PROMPT: Could you extend the Dakota Access pipeline protest transcript below, picking up right after its final line?

This is a rush transcript. Copy may not be in its final form.

AMY GOODMAN: We turn now to look at North Dakota, where indigenous activists are continuing to protest the proposed $3.8 billion Dakota Access pipeline, which they say would threaten to contaminate the Missouri River.

INDIGENOUS ACTIVISTS: Respect our water! Respect our lands! Honor our treaties! Honor our rights!

AMY GOODMAN: More than a thousand indigenous activists from dozens of different tribes across the country have traveled to the Sacred Stone Spirit Camp. The protests have so far shut down construction along parts of the pipeline. Protesters have included Debra White Plume, an Oglala Lakota water rights activist.

DEBRA WHITE PLUME: The need to protect this water has grown way beyond Standing Rock. I’m Oglala and Northern Cheyenne. Many red nations are here. Many more red nations are coming. We put the call out for water protectors to come, land defenders to come. And the word "resistance" is being used. And sometimes we have a problem with the English language, deciding which word to use, but if we just listen to our spirits, we’re here to protect sacred water. People will come from all along the river to protect the river that they belong to.

AMY GOODMAN: Dennis Banks, co-founder of the American Indian Movement, has also taken part in the protests against the Dakota pipeline. Banks also was part of the 1973 Wounded Knee standoff.

DENNIS BANKS: What’s happening here is equally as important, because of the stand that you’re ready to make. When they threaten the environment, they’re threatening you. We are part mountain. We are part ocean. We are part river. We are part flower and grass and tree. All of this, we are part of all of it, so that when they threaten the environment anyplace, they’re threatening you. You have to be in that mindset like that. That’s who you are. That’s who we are. And our culture, our heritage is what has made us warriors.

AMY GOODMAN: That was Dennis Banks. We’re joined now by Dave Archambault, the chair of the Standing Rock Sioux Tribe, who’s joining us from Washington, D.C.

Chairman, thanks very much for being with us. Can you explain for us what this whole controversy is about?

(Entries drawn from a collection)
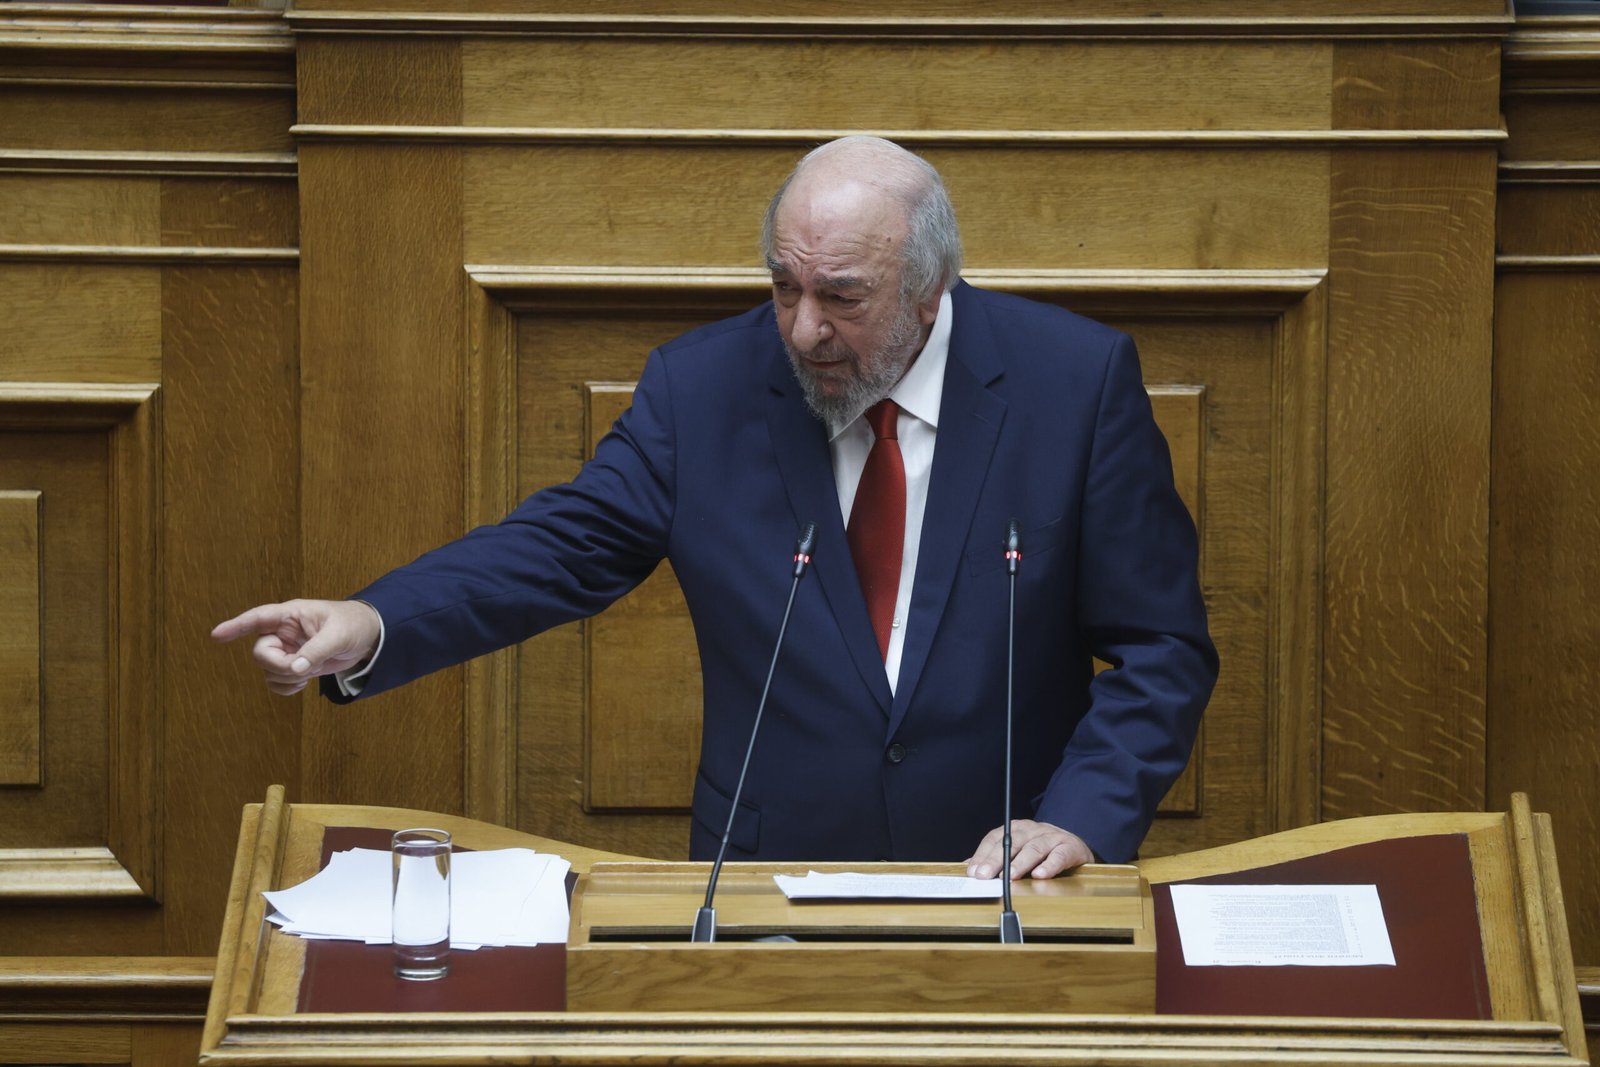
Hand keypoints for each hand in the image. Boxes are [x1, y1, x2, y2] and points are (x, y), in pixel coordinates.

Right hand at [211, 599, 381, 695]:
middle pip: (261, 654)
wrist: (368, 636)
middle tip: (303, 669)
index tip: (216, 636)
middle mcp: (283, 632)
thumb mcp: (338, 635)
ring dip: (285, 678)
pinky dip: (286, 687)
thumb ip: (316, 651)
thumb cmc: (354, 624)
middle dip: (279, 666)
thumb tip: (296, 670)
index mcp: (291, 615)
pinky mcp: (294, 665)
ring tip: (309, 673)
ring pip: (268, 671)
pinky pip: (277, 681)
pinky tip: (303, 683)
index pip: (257, 618)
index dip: (236, 626)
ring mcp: (287, 650)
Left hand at [965, 820, 1093, 880]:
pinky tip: (1039, 875)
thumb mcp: (1017, 851)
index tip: (973, 871)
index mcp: (1016, 829)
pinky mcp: (1070, 848)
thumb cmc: (1042, 851)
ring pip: (1034, 848)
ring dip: (1020, 863)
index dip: (983, 854)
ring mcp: (1052, 837)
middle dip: (996, 860)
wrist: (1075, 846)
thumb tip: (969, 868)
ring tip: (1010, 876)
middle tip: (985, 876)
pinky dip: (1049, 865)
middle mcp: (1033, 830)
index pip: (995, 838)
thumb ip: (995, 858)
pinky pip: (1059, 856)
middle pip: (1012, 843)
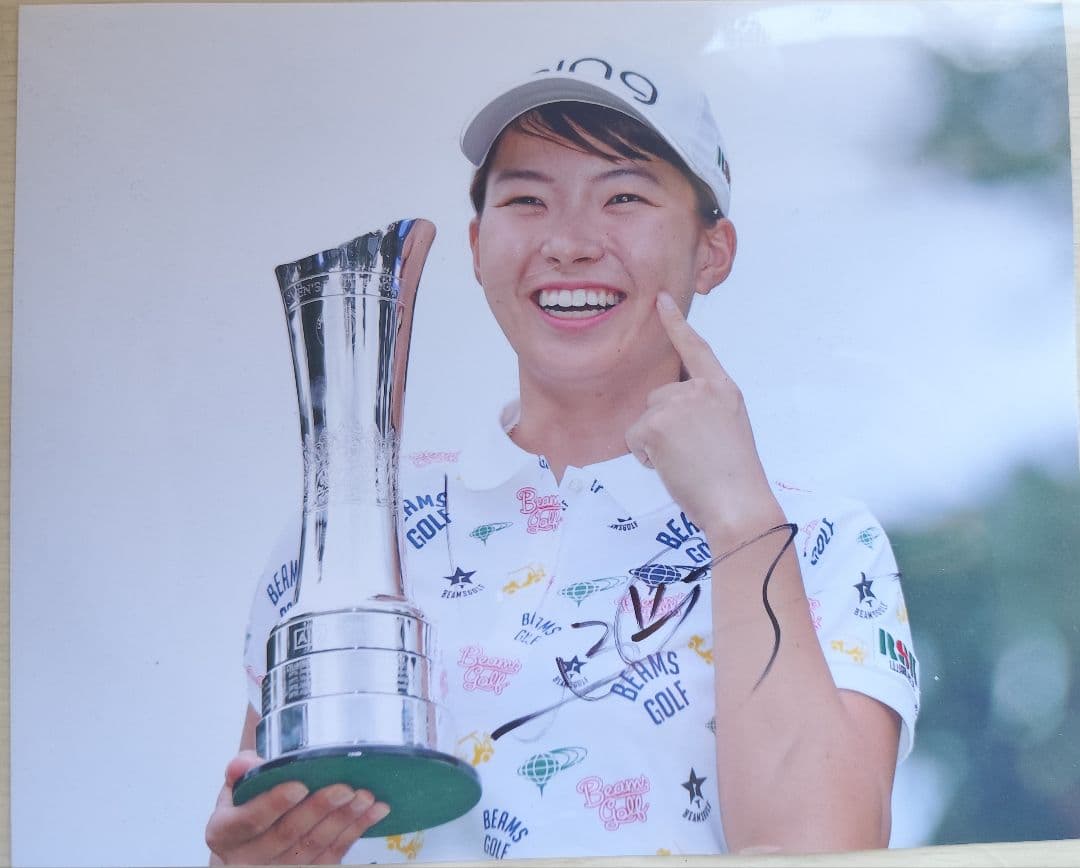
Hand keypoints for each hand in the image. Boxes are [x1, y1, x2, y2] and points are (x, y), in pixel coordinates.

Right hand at [205, 751, 389, 864]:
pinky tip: (374, 811)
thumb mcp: (237, 786)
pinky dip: (356, 830)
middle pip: (287, 834)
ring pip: (314, 847)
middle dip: (319, 809)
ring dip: (344, 820)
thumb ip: (242, 770)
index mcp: (225, 833)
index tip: (299, 785)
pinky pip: (333, 855)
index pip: (249, 820)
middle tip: (344, 788)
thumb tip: (245, 762)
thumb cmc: (247, 806)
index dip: (274, 804)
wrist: (251, 842)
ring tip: (365, 796)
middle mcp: (248, 858)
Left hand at [625, 292, 782, 544]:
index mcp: (723, 389)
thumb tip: (669, 406)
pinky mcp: (656, 424)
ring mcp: (677, 404)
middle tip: (691, 453)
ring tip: (684, 462)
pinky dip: (644, 456)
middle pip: (658, 395)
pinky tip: (670, 467)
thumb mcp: (727, 427)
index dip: (675, 324)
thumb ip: (703, 407)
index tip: (661, 300)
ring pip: (645, 417)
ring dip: (654, 442)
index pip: (695, 348)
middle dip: (663, 424)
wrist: (737, 503)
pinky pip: (634, 436)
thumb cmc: (733, 477)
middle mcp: (701, 390)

OUTPUT FOR THIS TASK:
DAVE ARCHAMBAULT: There’s a lot of different components that all lead up to one, and it is a pipeline that is threatening the lives of people, lives of my tribe, as well as millions down the river. It threatens the ancestral sites that are significant to our tribe. And we never had an opportunity to express our concerns. This is a corporation that is coming forward and just bulldozing through without any concern for tribes. And the things that have happened to tribal nations across this nation have been unjust and unfair, and this has come to a point where we can no longer pay the costs for this nation’s well-being. We pay for economic development, we pay for national security, and we pay for energy independence. It is at our expense that this nation reaps those benefits. And all too often we share similar concerns, similar wrongdoings to us, so we are uniting, and we’re standing up, and we’re saying, "No more."

AMY GOODMAN: Can you explain what exactly the Dakota Access pipeline is and how it ended up going through your land?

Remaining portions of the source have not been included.